Unbaging instant grocery delivery

The instant grocery delivery sector is at its peak during a global pandemic as fewer people leave their homes. Startups have popped up in droves and attracted some serious venture capital.

However, as the virus became something we all had to learn to live with, people went back to their normal in-person grocery shopping behavior. This makes most of the fast commerce sector find out if their business model can survive in a crowded space, just as capital becomes scarce.

“Some [delivery startups] definitely the safest — especially those with a positive economic unit,” said Matt Birnbaum, former head of talent acquisition at Instacart and now a talent partner at Pear VC, told my colleague Kyle Wiggers in June. “Good delivery companies can slow their spending in growth areas like recruiting and marketing and reap profits almost immediately. The companies most at risk are those with no clear roadmap to profitability in the short or medium term. As access to capital becomes more limited, so does the desire to grow at all costs.

Unfortunately, the result has been announcements of companies buckling against the strain and being acquired or closed in the past year. For example, Buyk, the refrigerator is no more And Zero Grocery Store shut down — with Zero doing so just a few weeks later announced a new funding round.

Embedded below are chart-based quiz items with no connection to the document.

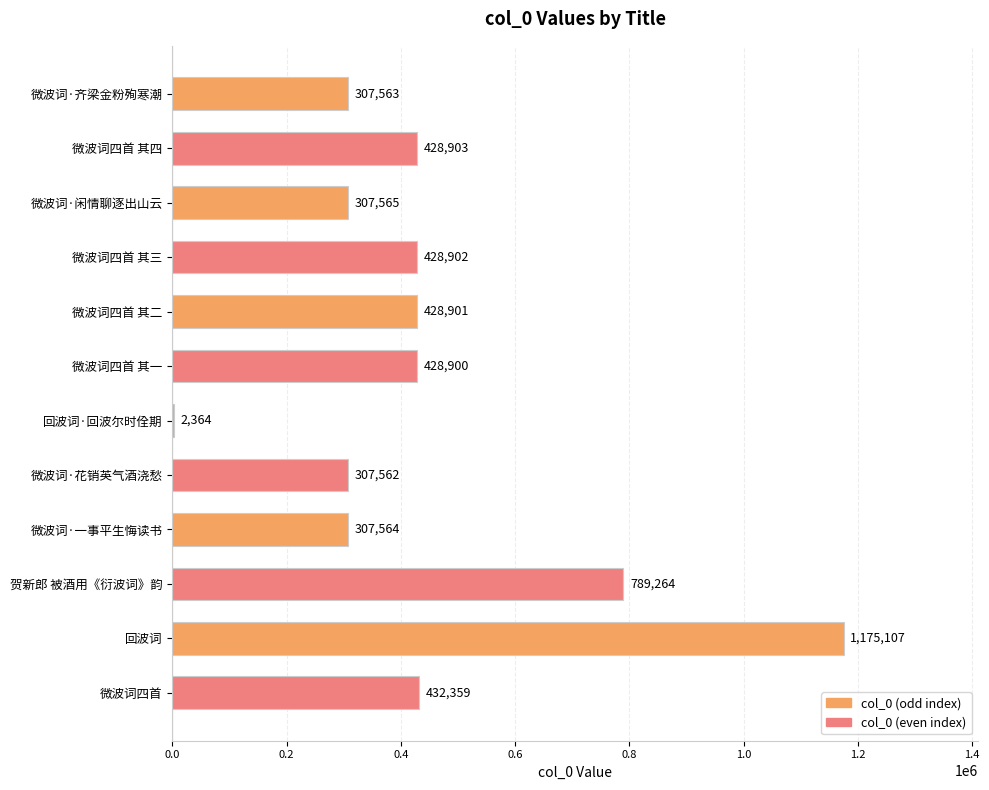

The value at 微波词四首 其一 is 428900. True or false?

True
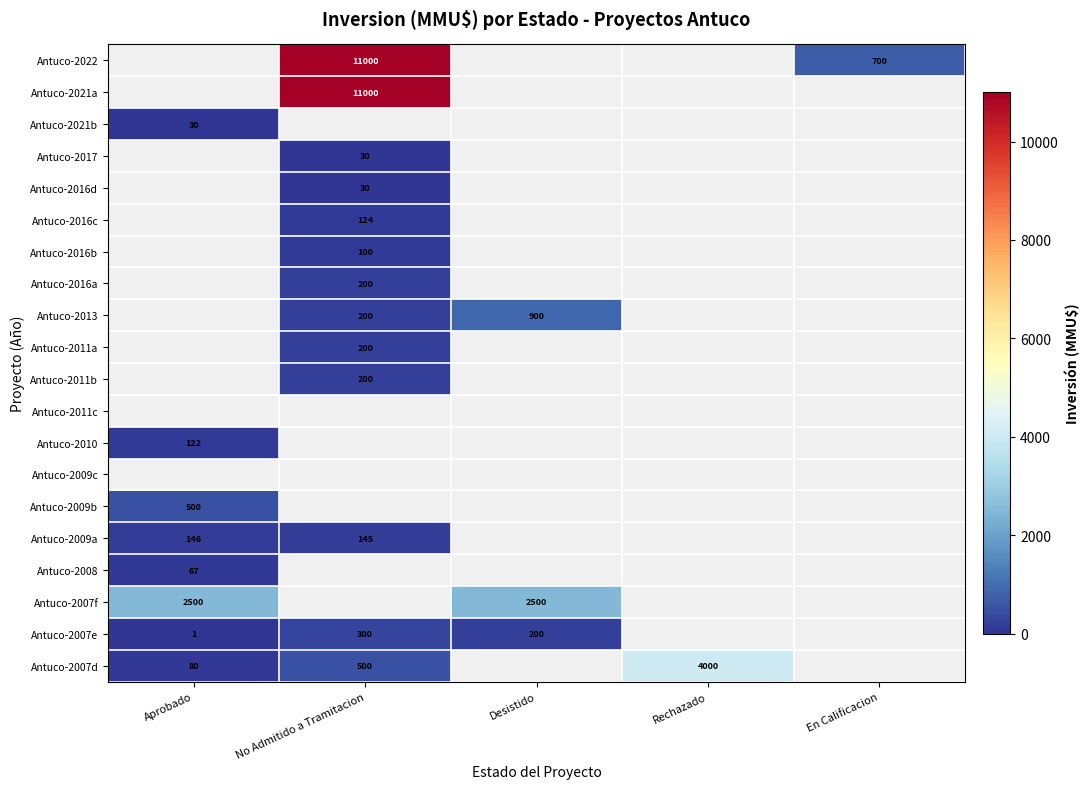

What is the greatest value displayed?

11000.0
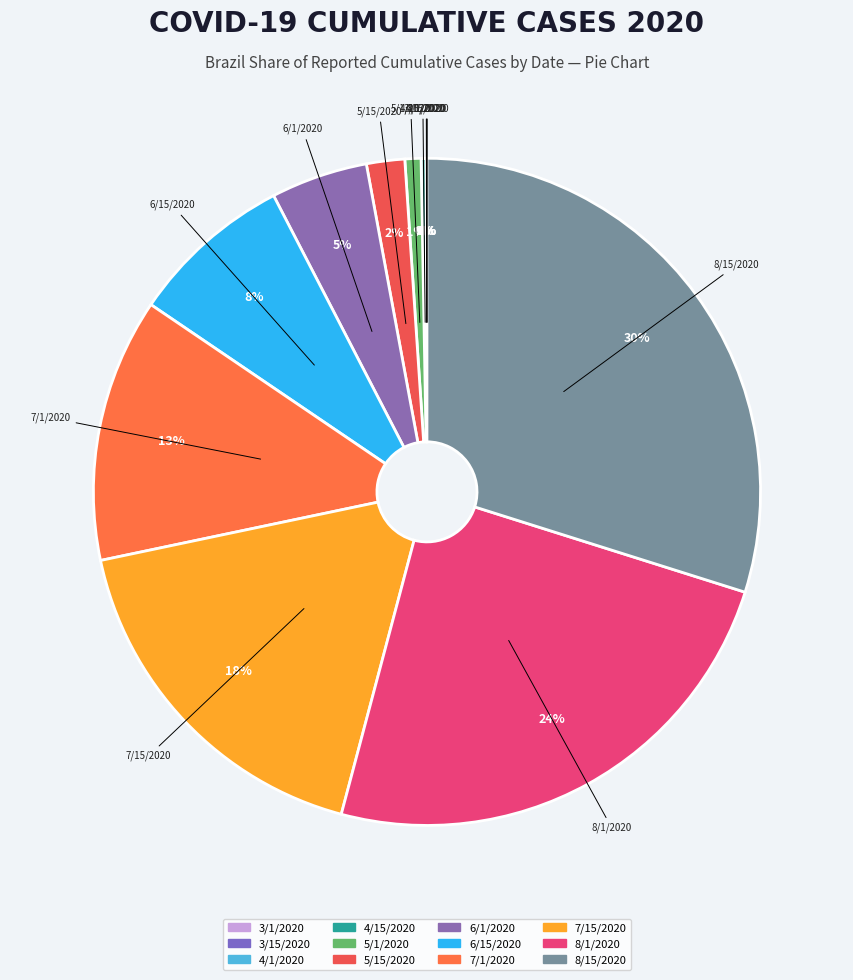

Does any single category account for the majority?

No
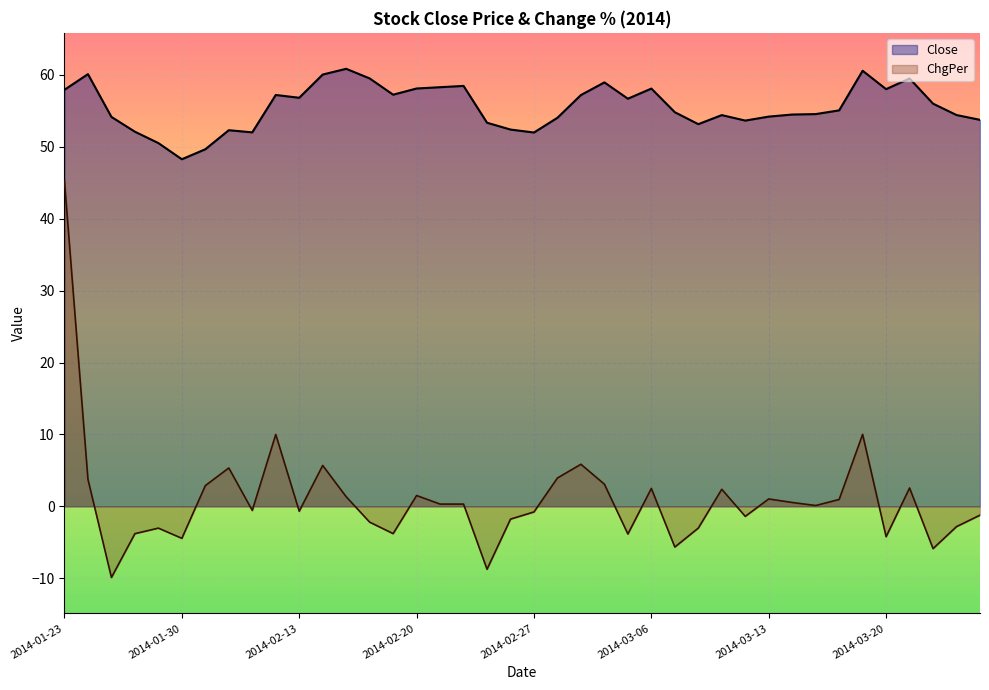

True or false: Close and ChgPer cross at least once.

False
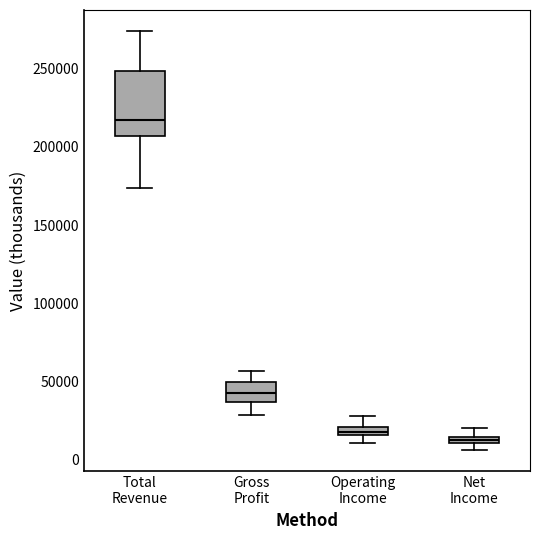

Which box has the lowest median line?

Net Income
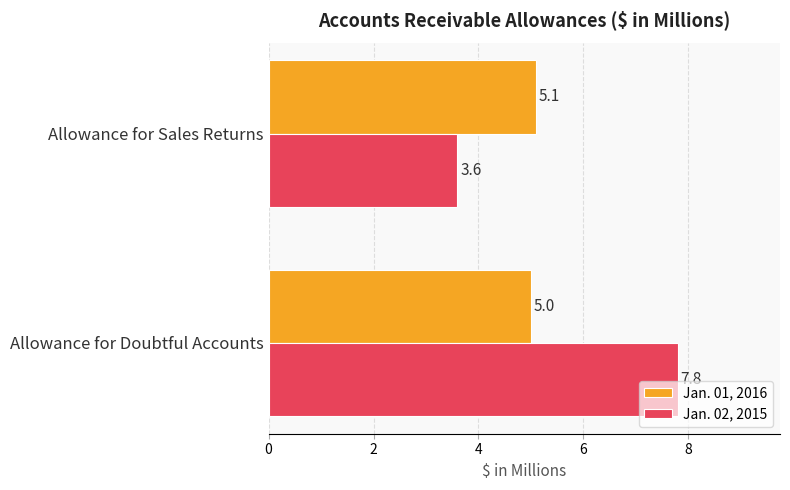

Between Allowance for Doubtful Accounts and Allowance for Sales Returns, which series saw the biggest shift?

Jan. 02, 2015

We also see some giants, like gopuffAnnounced layoffs, as done Zapp.

Meanwhile, my colleague Ingrid Lunden reported on Turkey-based Getir acquires German competitor GorillasWas “explore strategic options” since May and has laid off staff. This is after Getir himself announced plans to cut 14% of the global workforce and slow expansion plans.

Delivery to Brazil

Faced with layoffs and market closures, Wenzel said continued investor confidence is proof that JOKR is on track today and tomorrow. The Series C round closes in December.

Meanwhile, Wenzel said the business in Brazil “has been strong, growing steadily and earning more profits”. Brazil accounts for 50% of JOKR’s business, and the new funding will allow the company to double down on operations in this region while it strategically looks into other geographies. He added that the company has a positive gross margin in Brazil and expects JOKR to reach full profitability in the first quarter of 2024.

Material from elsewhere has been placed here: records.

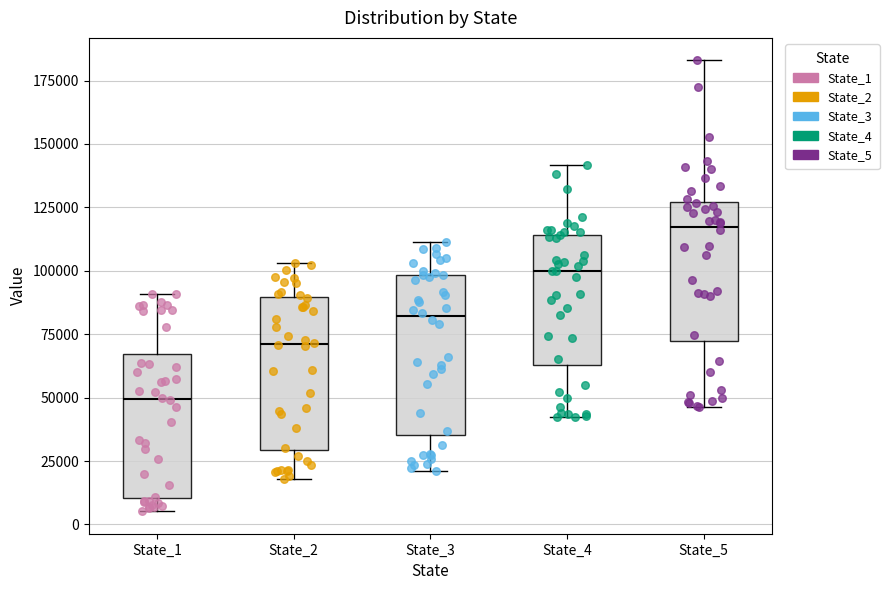

Reading left to right, read every box against the y-axis: the position of its median line, the range the box covers, and the ends of its whiskers. The values are not printed on the chart, so give them approximately, as read against the axis.

State_1: median 50000, box 10000 to 65000, whiskers 5000 to 90000
State_2: median 70000, box 30000 to 90000, whiskers 20000 to 105000
State_3: median 80000, box 35000 to 100000, whiskers 20000 to 110000
State_4: median 100000, box 65000 to 115000, whiskers 40000 to 140000
State_5: median 115000, box 70000 to 125000, whiskers 45000 to 185000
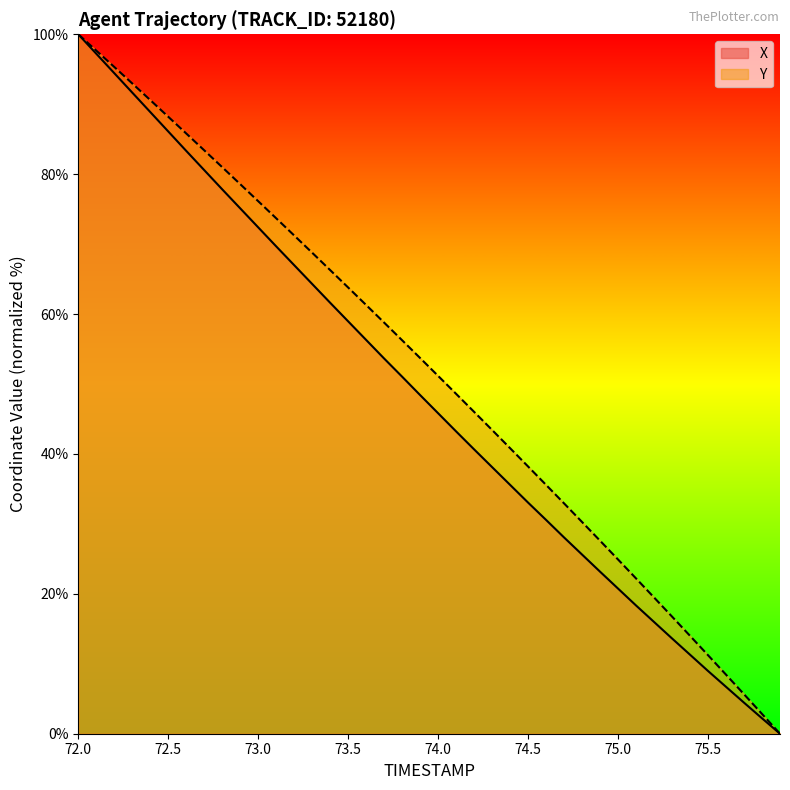

At which category does the chart reach its peak across all series?

72.0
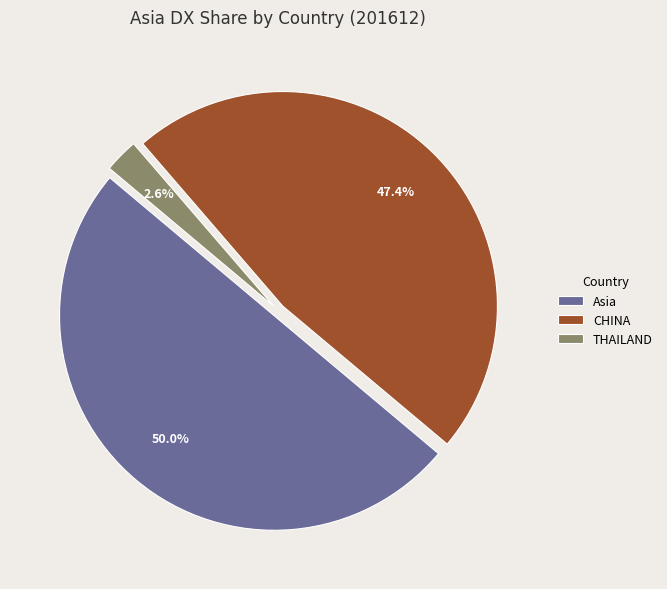

What is the largest slice in the pie chart?

Asia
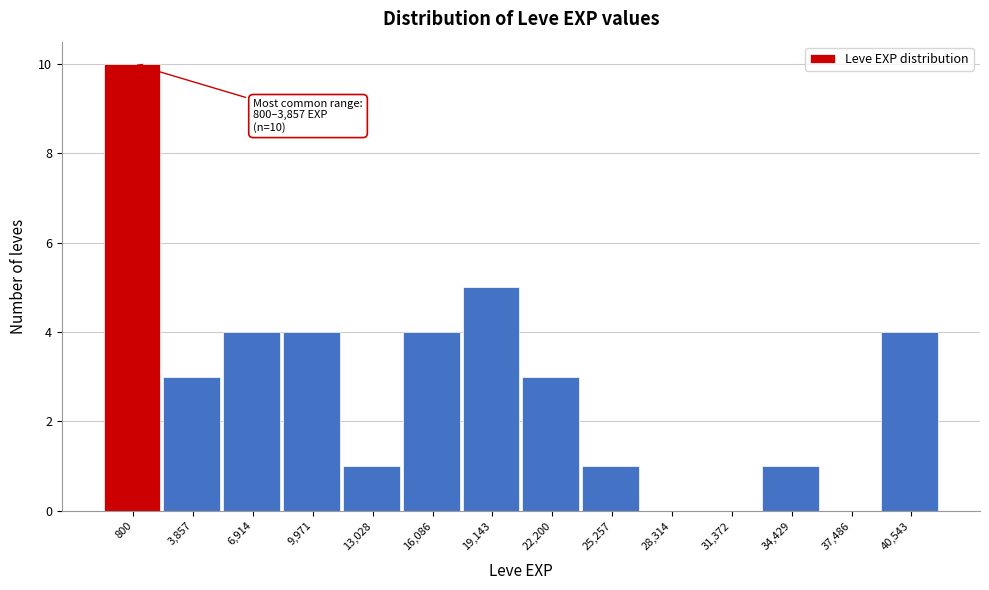

Reading left to right, transcribe all the data shown in this chart.

800=10	3,857=3	6,914=4	9,971=4	13,028=1	16,086=4	19,143=5	22,200=3	25,257=1	28,314=0	31,372=0	34,429=1	37,486=0	40,543=4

Brazil is one Large market for on-demand grocery delivery. It has grown an average of 32% annually since 2019 and together, the market has generated an estimated $3.1 billion in revenue by 2022. The market is expected to grow around 10% per year. years until 2027, which would effectively double the market, according to Ken Research.

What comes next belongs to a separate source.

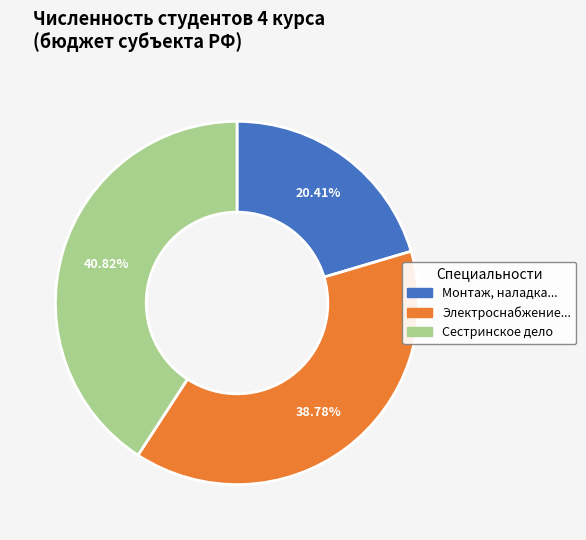

Does any single category account for the majority?

No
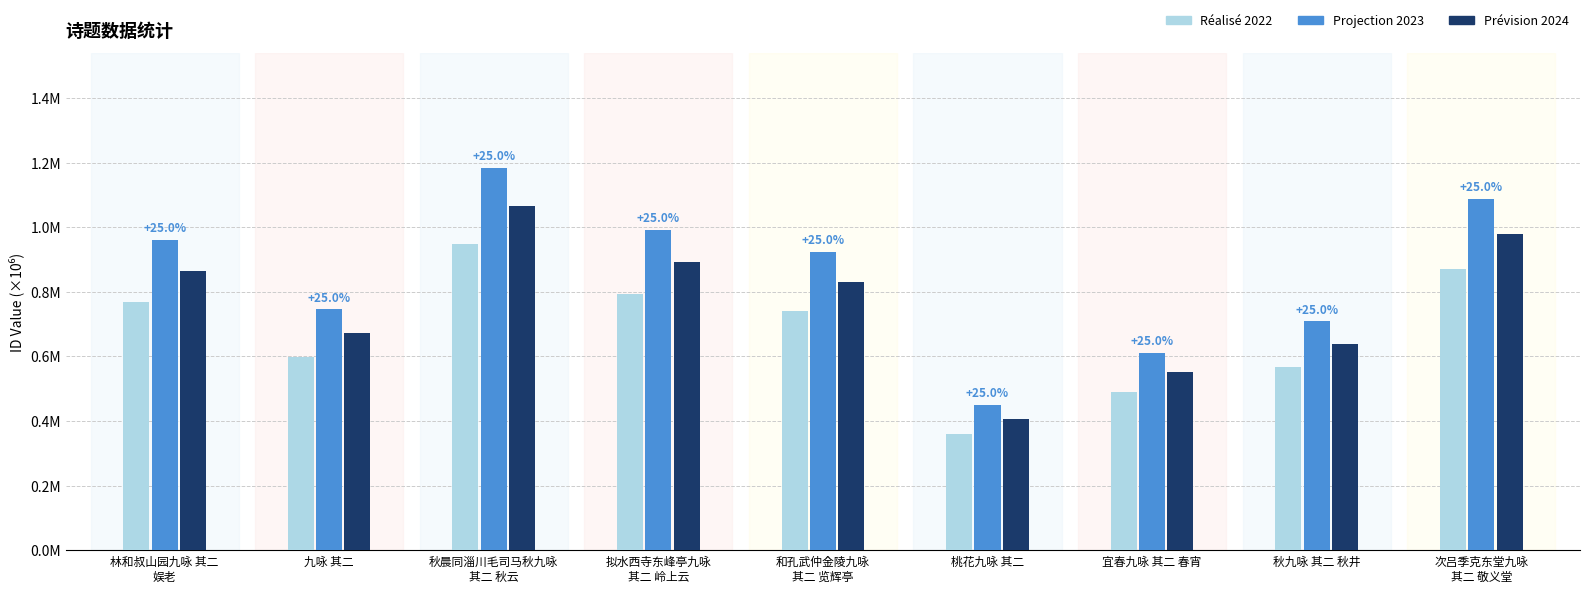

At which label does Prévision 2024 reach its peak?

秋晨同淄川毛司马秋九咏
其二 秋云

The market also has some fierce competition. Some of the major players serving the country include iFood, Rappi and Mercado Libre. Uber Eats was on that list until early 2022, when it was announced as closed business there.

Brazil is also large enough that players from other parts of Latin America can come and take a large share of the market. based in Mexico Jüsto . online grocery store entered the market in October 2021 and told TechCrunch in 2022 that it is seeing 30% to 40% monthly growth and that the market already accounts for 25% of Jüsto’s revenue. Besides, differentA new Brazilian online grocery delivery company, has seen average orders for its product boxes increase from 13.8% to 17.2% in the past 10 months.

Next step

Instant grocery delivery will still exist, but the future of how companies operate may be different from how they generate revenue. For example, DoorDash is now returning packages to customers.

However, Wenzel insists that JOKR’s plans to increase revenue will not be “achieved by customers”. Instead, the company’s vertically integrated infrastructure allows it to go to local producers to source food and charge customers the same prices they would see in store. grocery.

Brazil’s domestic food production is not dependent on imports, he added. “You can integrate vertically because 90% of the food that is being consumed in Brazil is produced in Brazil. This is not possible in the US or Europe and that is why it allows us to achieve very high operating margins.”